## Detalhes do problema
Por favor, copie fielmente do texto sobre Direito Penal o trecho que vai de "E o que dizer" até "poder da República.".

## Texto fornecido
E o que dizer desse mesmo aí, que se valeu de seus asseclas para falsificar uma carteira de vacinação? Não precisamos mais de Tício e Caio para dar um exemplo qualquer de falsificação ideológica de documento público. Pobre Mévio, hoje abandonado.
A tia do batom facilitou nossa vida para explicarmos a consciência de adesão em casos de multidão delinquente. A tia conscientemente se juntou com mais algumas centenas de pessoas com camisas da seleção brasileira para, todos, invadirem o STF, destruírem tudo e destituírem ministros daquela corte. A tia alega que ela só passou batom na estátua. Mas agora fica fácil lembrar o que os livros de Direito Penal dizem sobre alguém que deseja aderir à conduta de outras pessoas (pouco importando que não as conheça) com o propósito comum de eliminar um poder da República.
Ah, mas não está provado o dolo de praticar do golpe; era só um protesto. Ué? O que dizer do post no Instagram com a faixa “Intervenção Militar Já!”? E o outro cartaz que dizia: “Queremos o presidente Bolsonaro no Poder. Intervenção militar no Judiciário, no Legislativo e nova Constituição e a criminalização do comunismo no Brasil. Já!!!” [2]. Incrível. Descobri que o dolo não está na cabeça do autor. O dolo está no cartaz. Não satisfeitos em quebrar tudo e depor nosso Poder Judiciário, eles ainda escrevem e publicam que era isso que eles queriam. Sério, isso daria margem a um julgamento antecipado da lide: para que processo penal? (Contém ironia, como sempre nos alerta Lenio Streck).
Tá difícil de explicar a diferença entre atos preparatórios e atos executórios? Não mais. O pessoal aquele anotou tudo, mandou áudios, escreveu mensagens pressionando o povo e o alto comando das Forças Armadas para depor um Presidente da República legitimamente eleito e abolir o Estado Democrático de Direito. Tem inclusive registro de plano de assassinato de Ministros do STF, vice-Presidente etc.

## Dados do conjunto
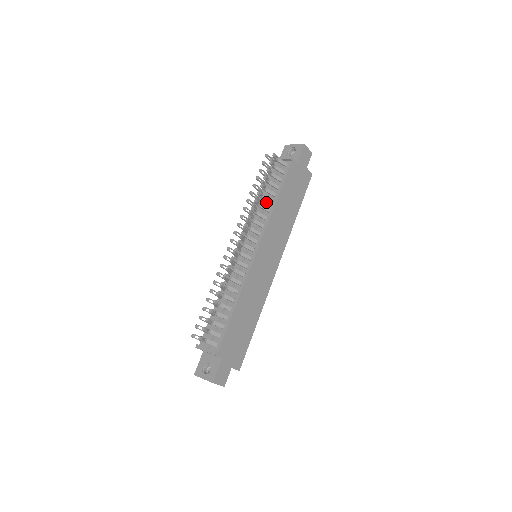
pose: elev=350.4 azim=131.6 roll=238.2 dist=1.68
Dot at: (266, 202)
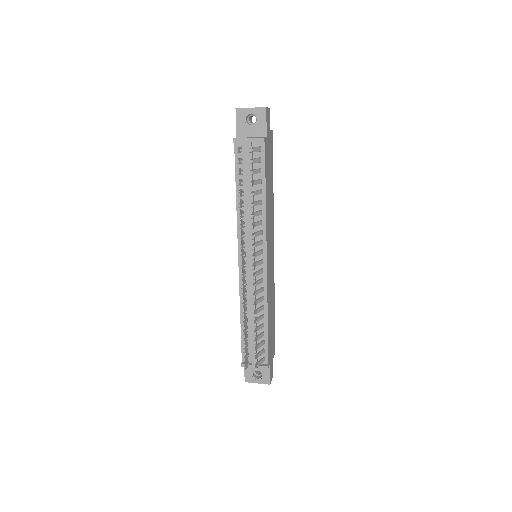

## Tarefa concluída
E o que dizer desse mesmo aí, que se valeu de seus asseclas para falsificar uma carteira de vacinação? Não precisamos mais de Tício e Caio para dar um exemplo qualquer de falsificação ideológica de documento público. Pobre Mévio, hoje abandonado.
A tia do batom facilitou nossa vida para explicarmos a consciência de adesão em casos de multidão delinquente. A tia conscientemente se juntou com mais algumas centenas de pessoas com camisas da seleção brasileira para, todos, invadirem o STF, destruírem tudo e destituírem ministros daquela corte. A tia alega que ela só passou batom na estátua. Mas agora fica fácil lembrar o que os livros de Direito Penal dizem sobre alguém que deseja aderir à conduta de outras pessoas (pouco importando que não as conheça) com o propósito comum de eliminar um poder da República.